# Reverse light..The saga continues



## Bugalou (Mar 31, 2004)

Ok..as the story goes my reverse lights don't work and I can't get the car on the road because I need an inspection sticker and they won't pass it if my &^%$% reverse lights don't work and the bulbs are both good...I got the reverse switch today from the only place in this hick county that was able to get one short of going to the dealer and getting robbed, it was made in Japan so its a good switch : )...The installation went very smooth and the old ones 2 brass looking pimples(the contact points) looked almost worn away so after I stuck the new one on,I was expecting the reverse lights to shine their white brillance when I put the POS into reverse...know what I got?..nothing &%$%# *&%$%%^ *&^%$$#...after controlling the urge to throw gas on the POS and setting it ablaze, I calmly packed all my tools away and gave up...After thinking for a while I was wondering what actually is inside the 5 speed tranny that pushes this switch closed to activate the reverse lights, maybe the thingee thats supposed to do it fell off(NOOOOOOO..please NOOOOOOOOOO) because if it did and I have to drop the tranny just to fix a stinkin reverse light switch I will burn the POS to the ground..I checked the wiring diagram and the wiring for the reverse lights looks very staight forward, the switch closes connecting the battery power to the reverse light wires and the wiring from the switch has a direct path to the reverse lights and then from the reverse lights the wiring goes to ground with no other switches,resistors,diodes..etc..in between..I'll check the wiring out tomorrow afternoon with the volt meter but tomorrow night you may see a glow in the night sky...

Bug


----------



## 1989SentraOK (Jan 29, 2004)

Nissans can be a bitch sometimes but it's totally worth it.


----------



## minute rice sentra (Mar 21, 2003)

see for sure if you're getting 12v to the switch, and double check your grounds, also make sure the sockets aren't corroded.


----------



## BennittoMallito (May 20, 2002)

I've got a switch rigged to manually apply reverse lights. I don't really use it except at night. Sometimes I forget to turn it off.  

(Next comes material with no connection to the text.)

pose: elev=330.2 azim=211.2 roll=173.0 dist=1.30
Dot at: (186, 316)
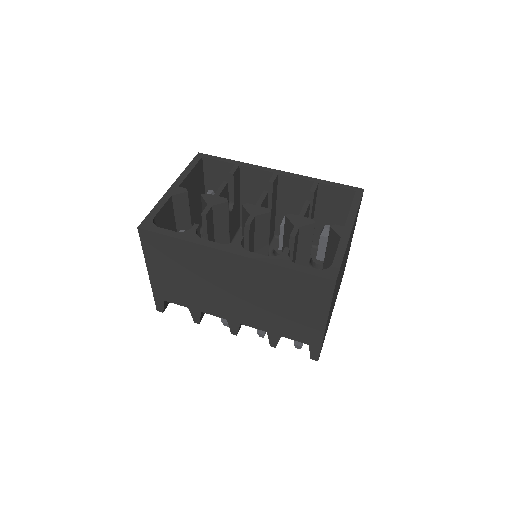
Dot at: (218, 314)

The car came like that. I dunno if that will help you pass, but I can have a look and see what's going on if you think it will help. I got a DVM, and my housemate actually knows how to use it so...


----------



## B11sleeper (Oct 15, 2003)

i have a manual switch too, because something odd happened with the reverse lights wiring one day. 

try jumping the wires together and seeing if the lights work at all. the talilight housings are a bit fussy sometimes about bulbs making contact reliably.

worst thing about those transmissin switches is when they become places for the tranny to leak oil.


----------



## 50dollasentra (Jan 11, 2004)

B11sleeper said:


> i have a manual switch too, because something odd happened with the reverse lights wiring one day.
> 
> try jumping the wires together and seeing if the lights work at all. the talilight housings are a bit fussy sometimes about bulbs making contact reliably.
> 
> worst thing about those transmissin switches is when they become places for the tranny to leak oil.


^ EXACTLY!!! the transmission switch must be gone. Like b11sleeper is saying they become places to leak tranny oil like mine did. But in your case it is not leeking. Its an easy replacement! not bein mean but HOW MANY TIMES DO I HAVE TO TELL YUR STUPID ASS?!


----------



## minute rice sentra (Mar 21, 2003)

whoa, you don't have to get mean.


----------



## Bugalou (Mar 31, 2004)

I replaced the reverse switch(I said that already)...today I fooled around with it some more, the wiring is extremely confusing in this &%$%# car and the wiring diagram in the Chiltons is totally useless...I pulled up driver side floor sill to get access to the wire going back to the reverse lights and I cut the wire there...I put a volt meter on it(the wire going to the engine bay) with the other lead of the meter going to a known good ground, I turn the ignition on and headlights on then I put it into reverse...I get NOTHING, I should see 12 volts but I get a big fat O...I might have to figure some way of putting some kind of switch on the shifter to engage the battery to the reverse lights when I put it in reverse...Did you say you have to hit a switch in your car to turn the reverse lights on??...Hmm..I think I would be thrown out of the inspection station if I told the peckerhead to turn the switch on when he puts the car in reverse to turn the back up lights on..

Dave


----------



## B11sleeper (Oct 15, 2003)

if the switch were good, then it completes the circuit with ground being on the other side of the light bulb. Which is why I was saying to jump the 2 wires that normally hook to the reverse switch, the ones in the wiring harness bundle together, this should make the reverse lights be on all the time. 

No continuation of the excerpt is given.